Nosework is a good way to jumpstart your dog into thinking and behaving naturally again. When a dog is busy following a scent, they don’t have the brain space to feel anxious.

This technique is particularly effective for dogs that naturally tend to be centered on the nose, like scent hounds, but it can work for any dog.

Furthermore, nosework gives your dog a job to do, which can make them feel more centered and at ease. Nosework is easy to do in your home or backyard, and it can double as a great way to give your dog some exercise.

10. Organic Supplements

CBD oil in a small glass bottle

There are a wide range of supplements advertised to reduce anxiety in dogs. While not all of them have studies backing their effectiveness, most have at least some anecdotal support.

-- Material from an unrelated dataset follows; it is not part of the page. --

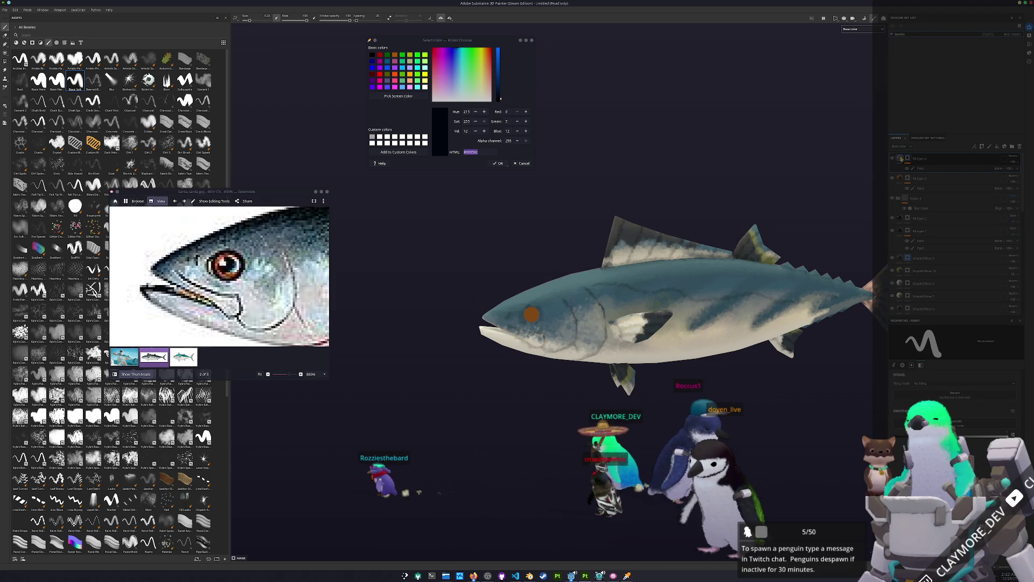
{"action": "left_click", "coordinate": [922, 191]}
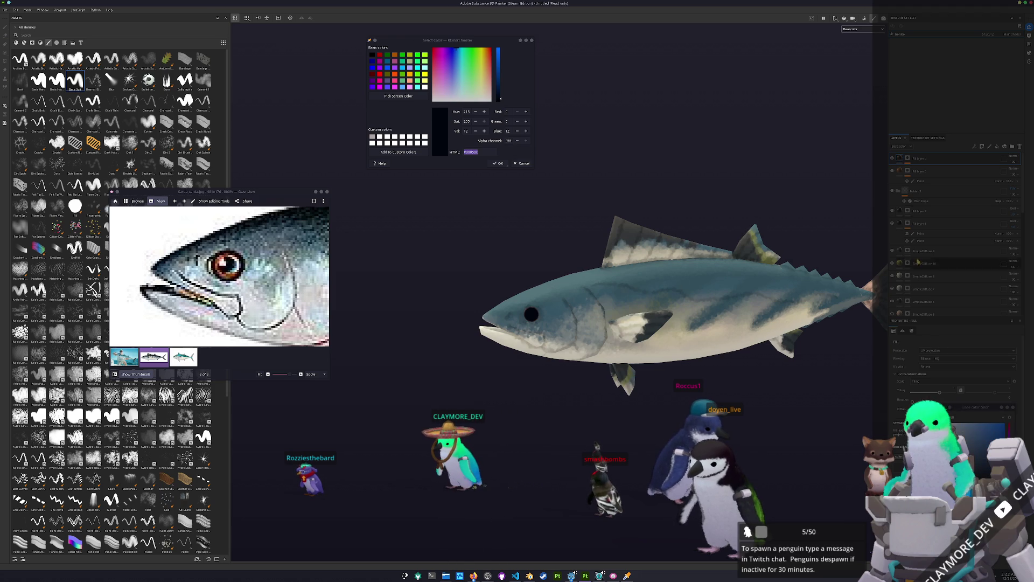
{"action": "left_click", "coordinate": [1017, 169]}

It may be worth trying a natural supplement to see if it works for your dog. Here are a few of the supplements most likely to be effective for your dog:

  • CBD. CBD is popular for reducing anxiety in people and may also be useful for your dog. It seems to be well-tolerated, but please check with your vet.
  • Chamomile. Chamomile is not well-studied in dogs, but the smell of it seems to reduce anxiety in dogs. It is reasonable to think that consuming chamomile would reduce anxiety in dogs as well. It appears to be safe for dogs.
  • Valerian root. This root is often used by people as a sedative, and it may also be effective for calming dogs. However, it can have some negative interactions with some medications, so only use it with your veterinarian’s recommendation.
  • Melatonin. This is a popular hormone for helping people to sleep, and it may also make your dog more sleepy and relaxed. There aren’t many studies supporting it, but it’s often used to calm dogs and seems to be effective for many.


If your dog is struggling with anxiety, you’ll be glad to know that there are a lot of natural treatments that you can try.

These recommendations on how to calm dog anxiety naturally are fairly safe and mostly free of unwanted side effects–unlike the prescription medications that you may use otherwise.

It’s generally fine to use many of these techniques simultaneously. Experiment with different natural remedies and you are very likely to find one or more that works great for your dog.

However, I still recommend speaking with your vet to get advice specific to your dog’s situation.